Technology for VC infrastructure evolves quickly. What’s cutting-edge today becomes baseline within months. Here’s how to stay up to date without spending all your time chasing trends: General tech communities
  • X: Follow engineers building in the AI space, VC tech practitioners, and companies building tools for VCs. The signal-to-noise ratio is low, but you’ll see emerging tools and approaches before they’re widely adopted.
  • Hacker News: The Show HN section surfaces new tools and libraries. The comments often contain practical wisdom from people who’ve tried things in production. Good for understanding what’s actually working versus what’s just hype.
VC-specific resources
  • Data Driven VC: Community and resources specifically for people building data infrastructure at VC funds. Much better signal than general tech communities for VC-specific challenges.
  • Vestberry VC Day: Conferences focused on VC operations and technology. Good for understanding what funds of all sizes are building and what tools are emerging in the ecosystem.

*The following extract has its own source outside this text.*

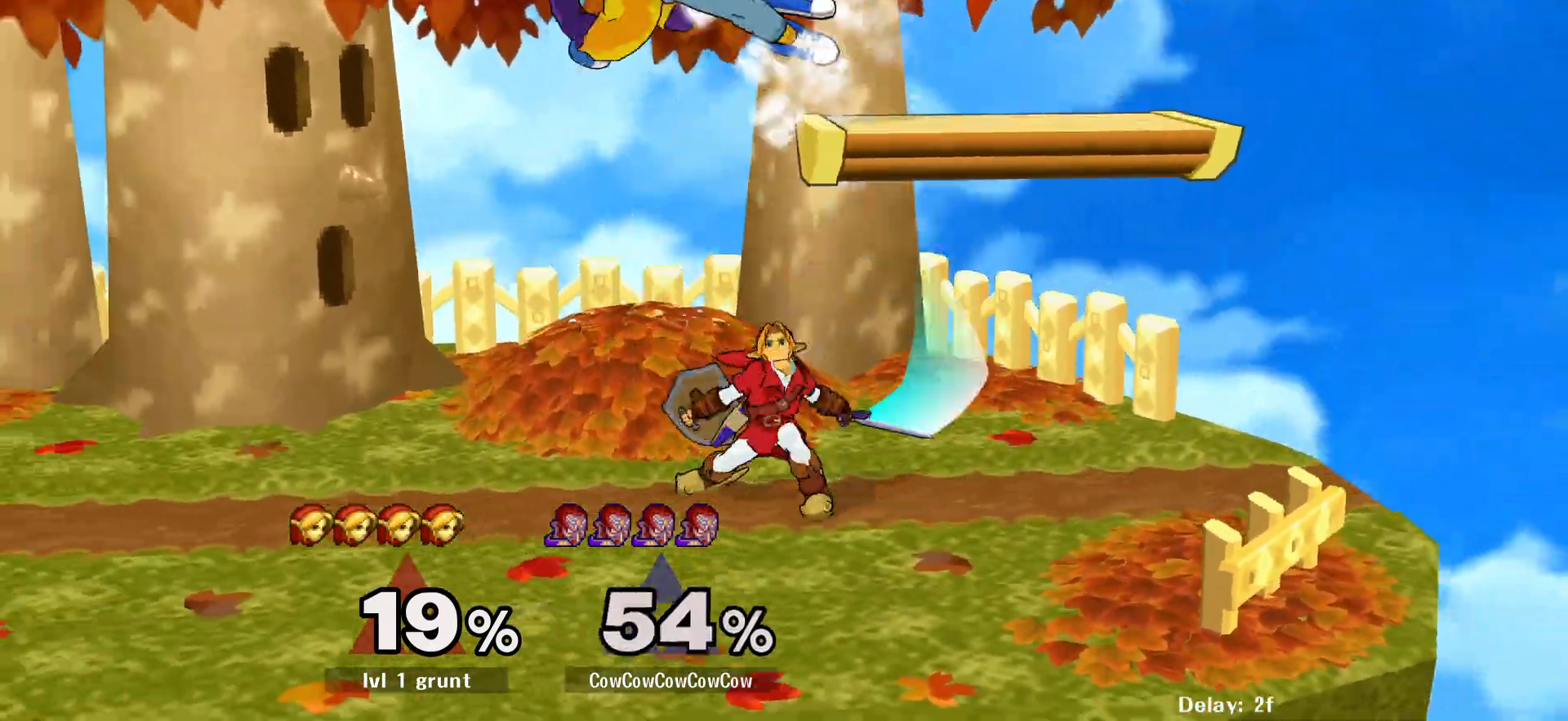
{"buttons": [], "events": [[283, "DPAD_LEFT", "up"]]}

See more under the Resources section The balance: Follow loosely, adopt carefully Don’t try to implement every new tool or technique you see. Most trends don’t matter for your fund. Follow these resources to build context about what’s possible and what direction the industry is moving, but only adopt new approaches when they solve actual problems you’re experiencing. The goal isn’t to use the latest technology. It’s to build tools that help your fund invest better. Sometimes that means adopting new approaches early. More often it means sticking with proven technology and focusing on execution.

The Bottom Line

LLMs have fundamentally changed how you build VC technology, but they’re becoming baseline rather than differentiating. The competitive advantage is how you integrate AI into your workflows, not that you’re using AI. Connect AI tools to your internal data, whether through MCP servers, CLI tools, or other approaches. The mechanism matters less than the outcome: AI that can query your CRM, data warehouse, and research directly. Understand where AI-assisted development is heading: from single sessions to orchestrated agents working in parallel through git worktrees. Prepare by using technology stacks AI tools understand (TypeScript, Next.js, clear code structure) and writing good documentation. Skip building RAG systems for internal documents. File-native agents with large context windows and file system access work better. Store research as files, give agents file access, let them use tools naturally. Focus on context compaction, not retrieval algorithms. Ignore the hype: don’t fine-tune models, don’t add AI for theater, don’t worry about AGI timelines, and don’t overcomplicate model selection. Just use Claude Sonnet for most things and Opus when you need deeper reasoning. The next 6 months will bring better tooling for agent orchestration, more mature MCP ecosystems, and continued improvements in model capabilities. But the fundamentals won’t change: use AI where it creates real leverage, integrate it into actual workflows, and focus on solving problems rather than using the latest technology for its own sake.